New Approach Washington's Alison Holcomb also cites the shadow of Big Tobacco in her arguments, though she's obviously in favor of I-502. Holcomb says we should learn the lessons of the fight against teen tobacco use. "It wasn't necessary to start arresting adult cigarette smokers to cut youth smoking rates in half. Instead, we tightened up advertising regulations to prevent marketing to children, and invested in information campaigns that helped kids make smarter choices," says Holcomb.

"The notion that the black market is going to shift its focus to the under-21 crowd is absurd," she says of Sabet's dire predictions. "Are underage drinkers keeping bootleggers in business?"

Like a seasoned sparring partner, however, Sabet is quick to pounce on successes claimed in the fight against tobacco. "If legalization advocates want to hang their hat on the tobacco experience, let's not forget that most of our history has been spent fighting Big Tobacco's lies. Do we think it will be any different for marijuana?" says Sabet.

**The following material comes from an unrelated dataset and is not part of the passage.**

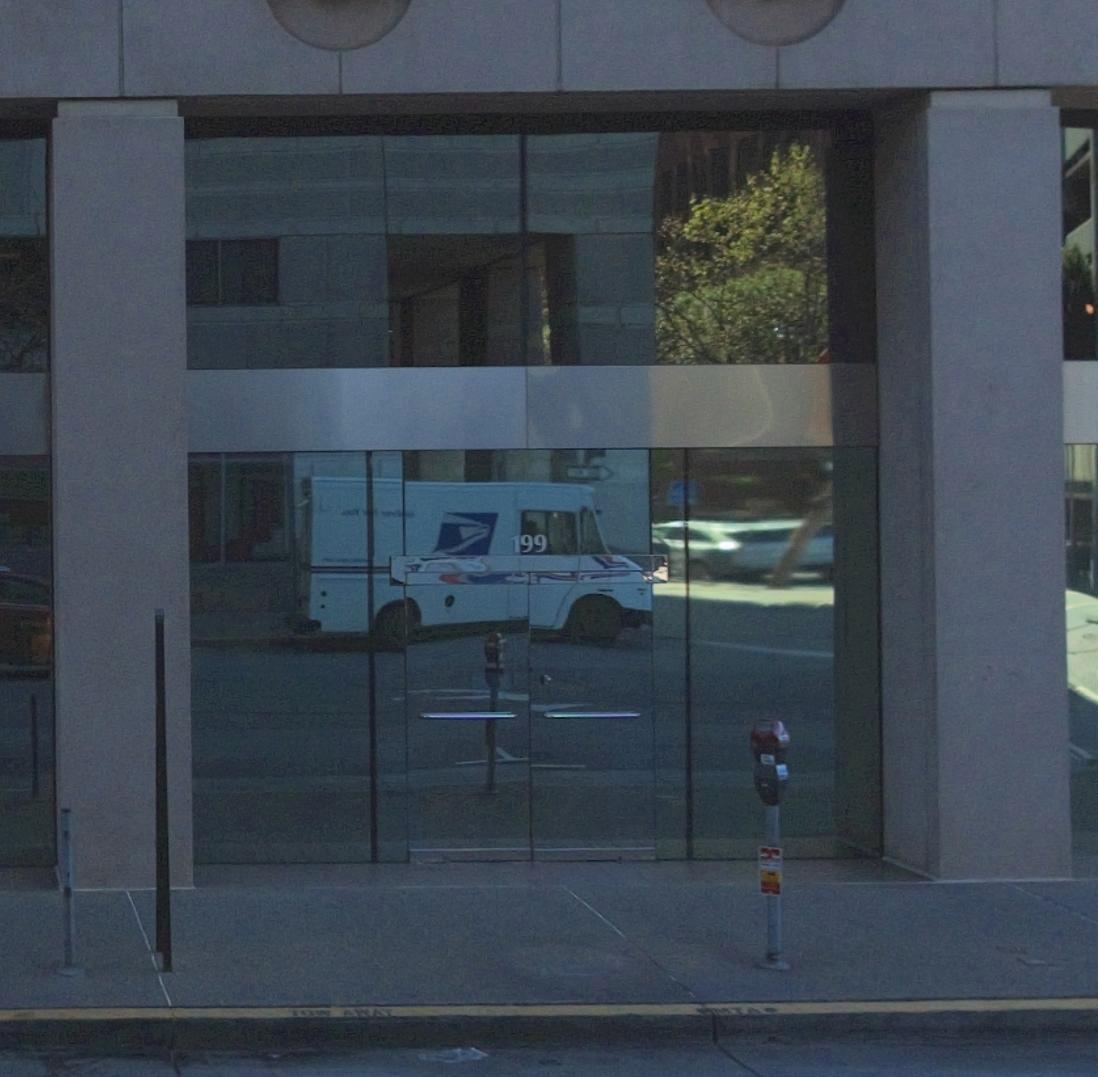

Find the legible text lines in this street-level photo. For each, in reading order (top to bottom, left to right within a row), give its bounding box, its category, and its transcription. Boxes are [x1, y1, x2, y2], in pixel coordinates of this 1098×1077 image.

[509, 533, 548, 555] StreetNumber: 199
[286, 1007, 394, 1017] None: TOW AWAY
[710, 1006, 766, 1016] None: MTA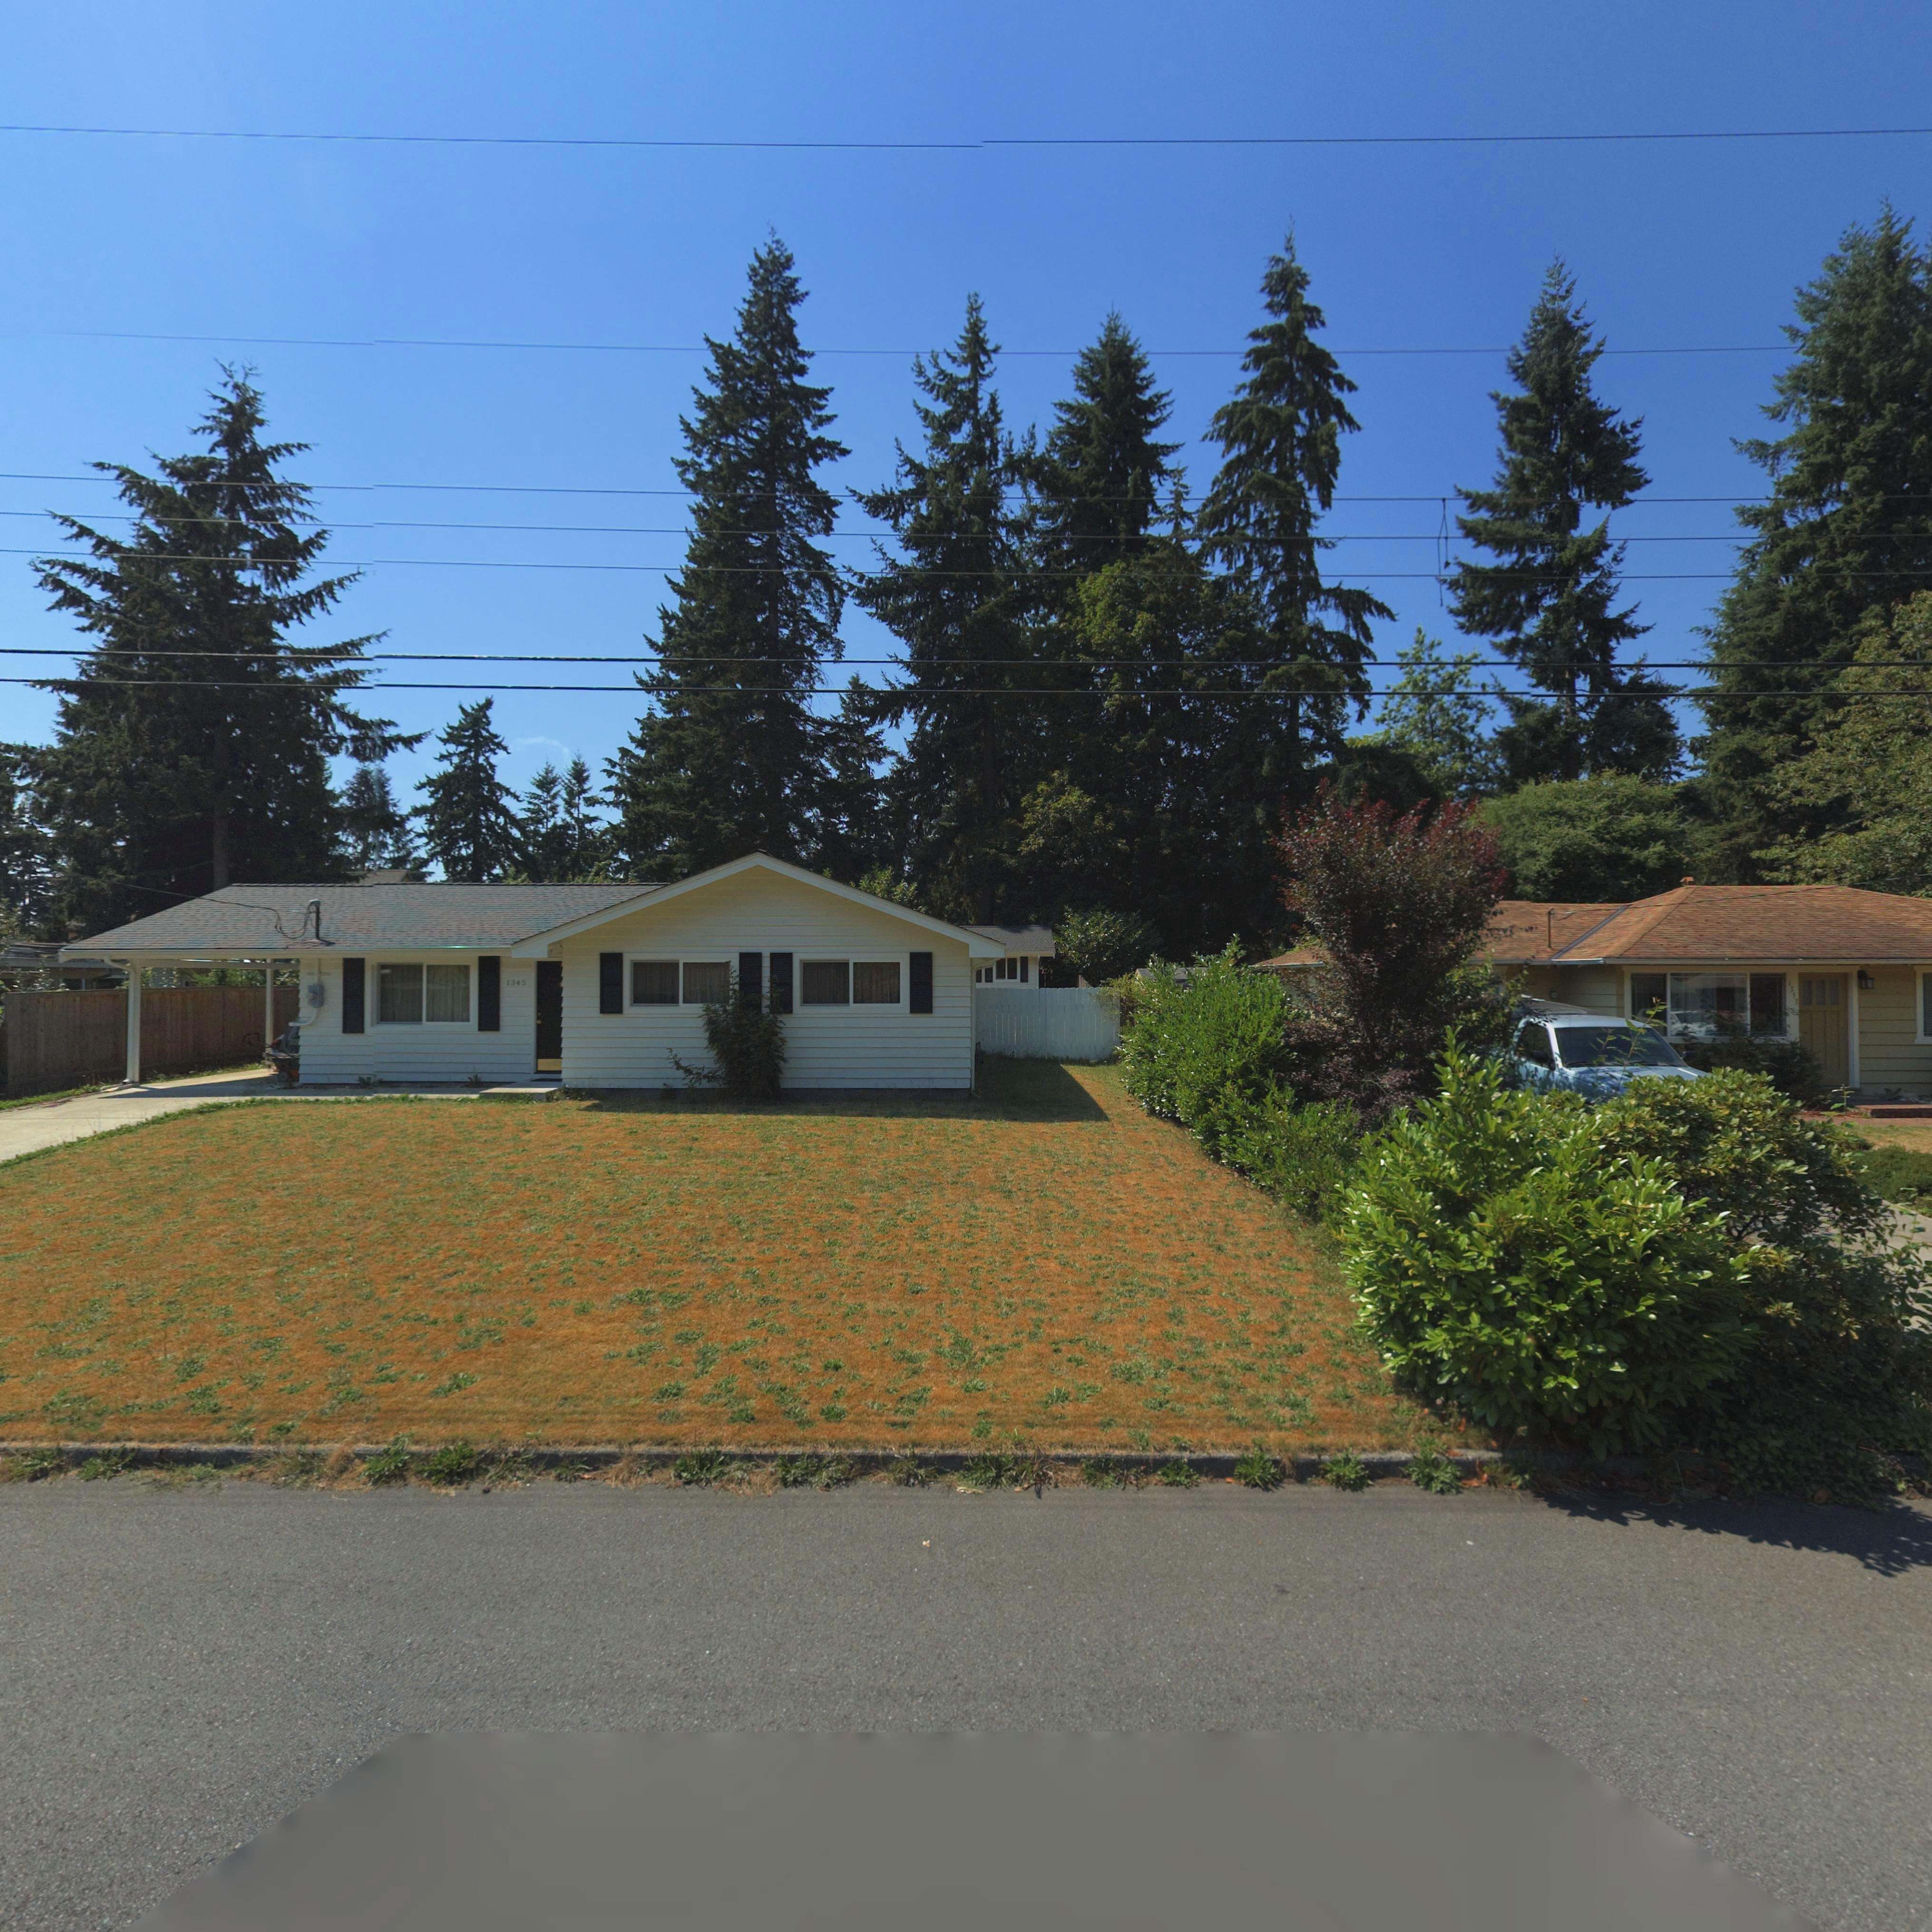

"The bottom line is this: Voters will need to decide if Washington state is going to be the guinea pig this November—or more accurately, should the kids of Washington be the guinea pigs? This will affect them the most," Sabet says.

For Holcomb, this is a familiar, and ultimately unconvincing, argument against change. "The key point is that what we are doing now isn't keeping marijuana out of the hands of kids," Holcomb says. "Relinquishing control of marijuana to the black market, and arresting adults for using marijuana, is an expensive, unnecessary, and failed strategy for preventing youth use of marijuana."